Public option or no public option: that is not the question
Medicine

Public option or no public option: that is not the question


I'm interrupting a series of posts on conflicts of interest in medicine in order to say something about health care reform, which is approaching a critical point as Senate and House negotiators try to combine the various bills that have emerged from different committees. One widely reported point of contention is whether or not the final bill should include a so-called "public option," a government-sponsored insurance product that its supporters feel would provide needed competition with private insurers and make the cost of insurance more affordable. Opponents believe that the public option would end up driving private insurers out of business and end up being the only option. While I think that this idea is hardly revolutionary - Medicare, after all, is a "public option" for senior citizens that's been around for 45 years - I also believe that it's a distracting side issue to what our health care system really needs: comprehensive cost control.

Public option or no public option, health care premiums are on a course to consume the entire average income of an American household by 2025 - a mere 16 years from now, when my oldest child will be entering college. While you might think it's okay in an abstract sense to spend a million or more dollars to save one life (especially if it's your life or that of someone you love), even the wealthiest nation on the planet can't afford to pay for every possible intervention that promises a tiny bit of improved health or longer life for somebody. We need to make choices, as a society, about our collective health priorities.

Other measures that have the potential to address skyrocketing costs (but are being underemphasized or completely ignored in the focus on the "public option") include:

1) Flat-fee primary care combined with insurance for catastrophic medical events. Your car insurance doesn't pay for oil changes, your home or rental insurance doesn't pay for furniture, and your health insurance shouldn't pay for basic primary care visits.

2) No-fault compensation programs for all but the most egregious medical errors (e.g., if your surgeon cuts off the wrong leg, or your internist prescribes toxic drugs for conditions you don't have, you would still have the right to sue).

3) Reforming medical education and continuing medical education to provide safeguards against conflicting interests (e.g. pharmaceutical and medical device companies) that lead to inappropriate or potentially unsafe prescribing practices. More on this in future posts, but I think we have a long way to go.

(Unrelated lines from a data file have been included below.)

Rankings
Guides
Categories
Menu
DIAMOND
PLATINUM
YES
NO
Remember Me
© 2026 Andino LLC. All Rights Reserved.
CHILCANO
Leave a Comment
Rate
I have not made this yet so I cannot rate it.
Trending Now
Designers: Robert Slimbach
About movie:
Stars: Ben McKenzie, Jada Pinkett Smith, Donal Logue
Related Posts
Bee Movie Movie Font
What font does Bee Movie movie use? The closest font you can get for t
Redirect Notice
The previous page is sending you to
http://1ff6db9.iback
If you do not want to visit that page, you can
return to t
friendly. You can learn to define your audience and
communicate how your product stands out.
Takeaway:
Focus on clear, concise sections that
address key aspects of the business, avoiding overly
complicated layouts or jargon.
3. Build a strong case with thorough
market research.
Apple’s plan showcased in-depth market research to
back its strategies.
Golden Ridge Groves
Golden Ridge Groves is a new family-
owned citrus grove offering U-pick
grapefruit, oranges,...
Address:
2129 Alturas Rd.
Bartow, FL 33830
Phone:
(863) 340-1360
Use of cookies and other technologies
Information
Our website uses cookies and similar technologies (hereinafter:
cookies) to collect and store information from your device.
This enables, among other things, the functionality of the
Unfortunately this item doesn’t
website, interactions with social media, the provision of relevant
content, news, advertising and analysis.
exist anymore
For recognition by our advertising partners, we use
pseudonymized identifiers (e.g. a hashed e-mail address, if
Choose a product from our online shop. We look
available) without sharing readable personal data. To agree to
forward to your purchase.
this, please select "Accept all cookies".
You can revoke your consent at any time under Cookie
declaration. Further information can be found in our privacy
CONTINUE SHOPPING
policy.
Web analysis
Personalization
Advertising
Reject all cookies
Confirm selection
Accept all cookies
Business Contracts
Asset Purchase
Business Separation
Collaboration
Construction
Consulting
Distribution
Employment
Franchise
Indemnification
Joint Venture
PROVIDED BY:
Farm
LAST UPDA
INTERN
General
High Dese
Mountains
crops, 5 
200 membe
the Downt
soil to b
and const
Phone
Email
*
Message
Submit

4) Let the insurance "bureaucrats" make informed decisions based on cost-effectiveness of medical interventions. I know that this is an unpopular position. I'm not talking about setting up death panels, or even dialysis panels, which actually existed in the past. And I'm not saying that insurance shouldn't cover every medication or surgery with a high price tag. What I'm advocating is that we take a hard look at what we're getting for the billions we spend on health care, the way you make decisions about how to spend your own limited budget. After all, drug companies still do business with the United Kingdom, even though their National Institute for Health and Clinical Excellence (NICE) applies strict cost-effectiveness criteria to determine whether drugs are worth paying for. If a drug doesn't meet NICE's standard, the company will often lower the cost of the drug so that it does. Not so in the U.S. - which is why we generally pay the highest prices.